An AI-powered academic literature search was conducted using Consensus, yielding 219 unique peer-reviewed papers (2019–2026). Of these, 43 were selected for the addendum based on evidence quality and relevance:
- 22 meta-analyses and 57 systematic reviews in the search pool
- 38 randomized controlled trials
- 185 papers from Q1 journals (SJR quartile)
The post-2018 literature broadly validates the study's findings while providing new theoretical frameworks for interpreting them:
- The CAMIL Model (Makransky & Petersen, 2021) offers a theoretical framework predicting that presence mediates between immersion and learning outcomes — consistent with the original analysis, but challenged by the 2026 reanalysis
- "Platform is not destiny" (Johnson-Glenberg et al., 2021) — the degree of embodied interaction matters more than display technology, directly explaining the VR-desktop equivalence
- Novelty effects (Miguel-Alonso et al., 2024) — VR novelty contributes to reduced learning during initial experiences, supporting the cognitive load interpretation
- Interactive simulations consistently outperform passive instruction across meta-analyses (Pellas et al., 2021; Villena-Taranilla et al., 2022; Matovu et al., 2022)
The full addendum with all citations is in dissertation.md.
In 2026, I revisited this study with fresh eyes — red-teaming the methodology and reanalyzing the original data (data.csv) using modern statistical tools.
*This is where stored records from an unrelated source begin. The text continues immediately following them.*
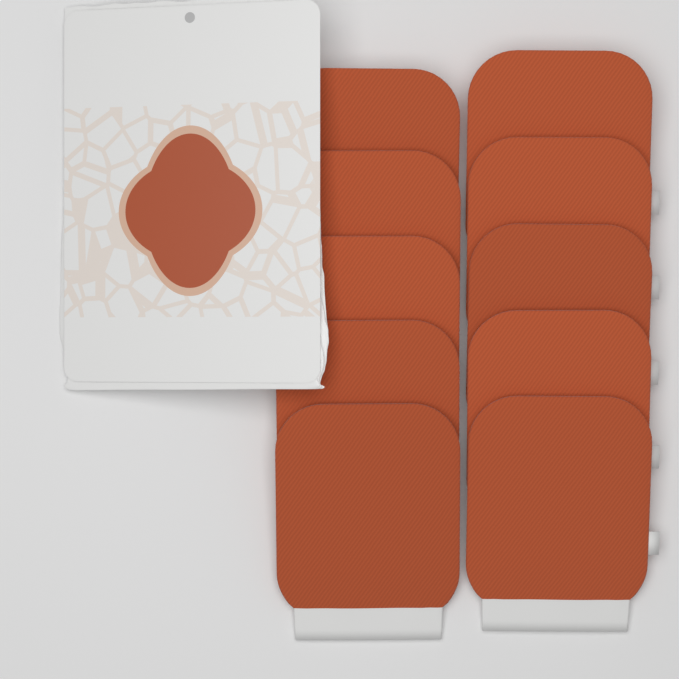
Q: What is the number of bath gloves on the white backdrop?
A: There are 10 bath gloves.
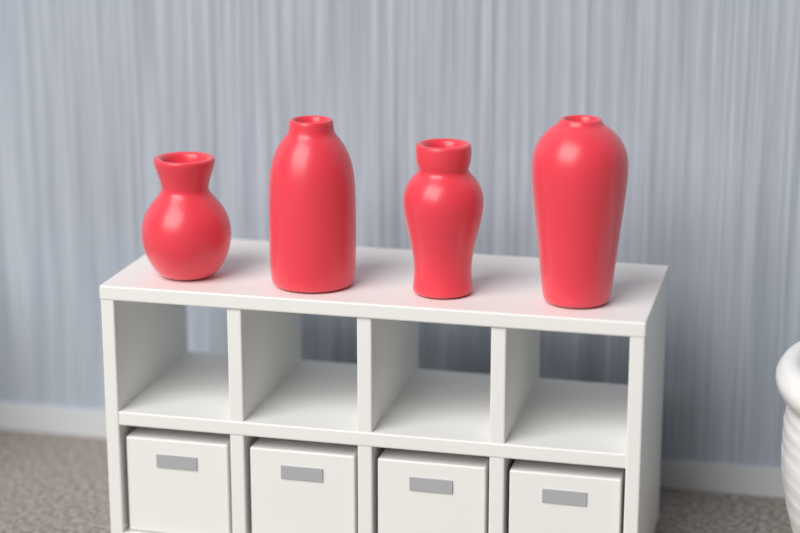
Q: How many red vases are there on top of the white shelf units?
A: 4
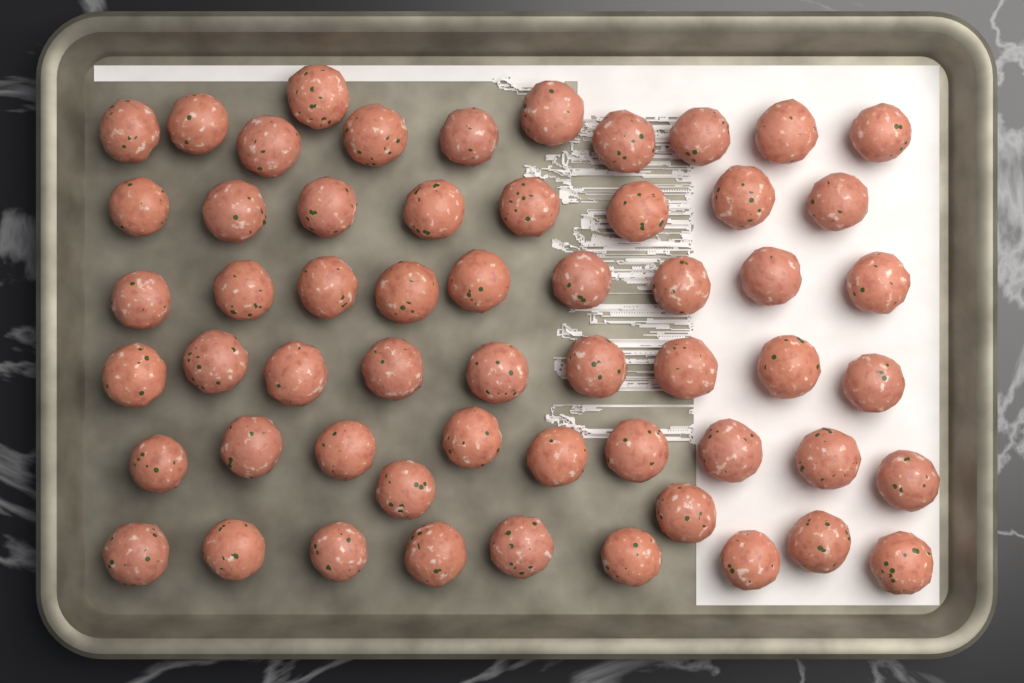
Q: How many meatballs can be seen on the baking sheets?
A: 57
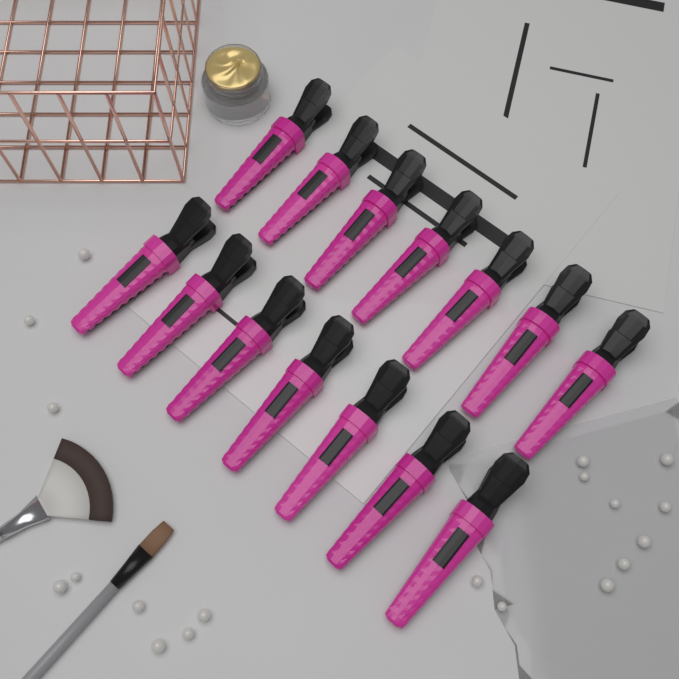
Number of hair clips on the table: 14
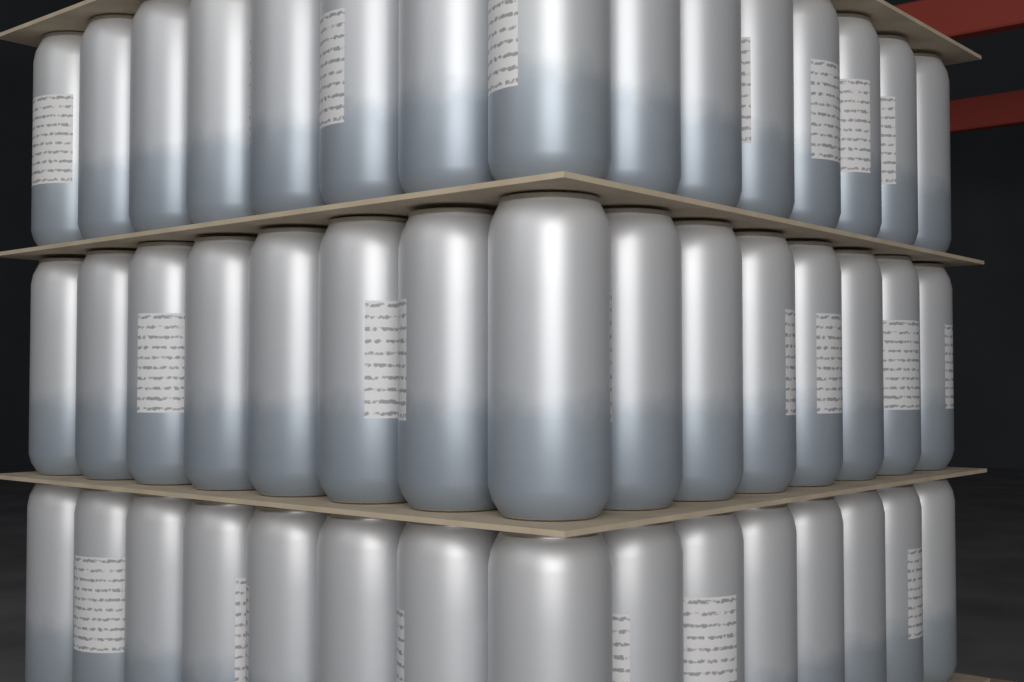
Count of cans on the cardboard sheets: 45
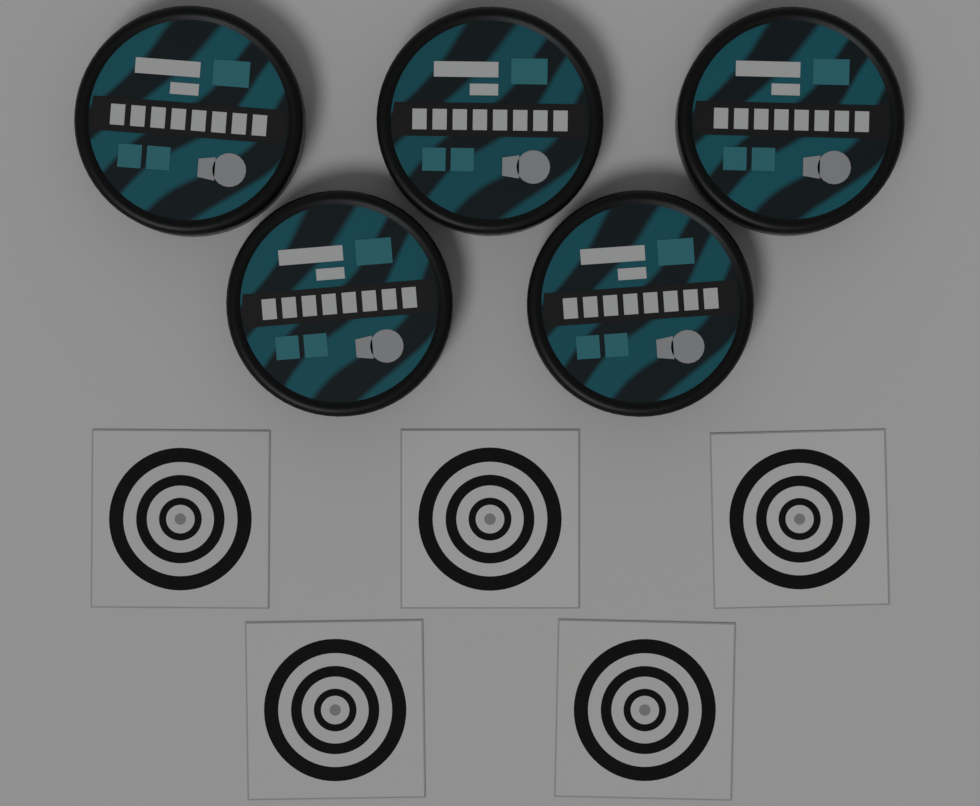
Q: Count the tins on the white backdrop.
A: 5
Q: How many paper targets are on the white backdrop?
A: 5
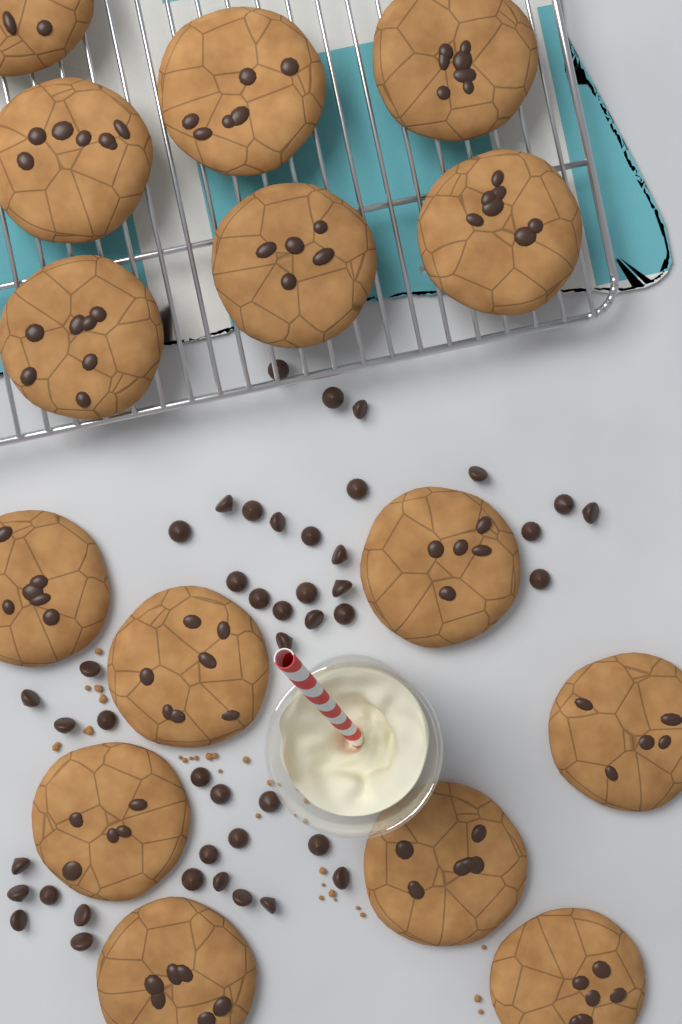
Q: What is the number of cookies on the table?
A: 15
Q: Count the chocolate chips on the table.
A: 44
The core finding is rock-solid: interactive simulations produced massive learning gains over passive instruction (Cohen's d > 2.4). But the theoretical claims around why could be made much stronger. Key issues:
- Confounded conditions — The low immersion group received fundamentally different content (video/text vs. interactive simulation), confounding immersion with interactivity
- Uncontrolled time on task — VR group spent ~10 more minutes than control (25.9 vs. 16.2 min)
- Ceiling effect — 69% of VR participants scored 9-10/10, compressing score differences
- Ecological fallacy — The overall presence-learning correlation (r = .506, p < .001) disappeared within conditions (High: r = .156, Medium: r = -.186, Low: r = .115 — all non-significant). The apparent relationship was an artifact of condition assignment.
- Instrument validity — The Witmer & Singer presence questionnaire was meaningless for video-watching participants (38% scored exactly zero)
Savvides, P. (2018). Teaching Science Lab Safety: Are Virtual Simulations Effective?
(Doctoral dissertation, Arizona State University).
- Brian Nelson, Chair
- Mina Johnson-Glenberg
- Robert Atkinson
This work is licensed under CC BY 4.0. You are free to share and adapt this material with appropriate attribution.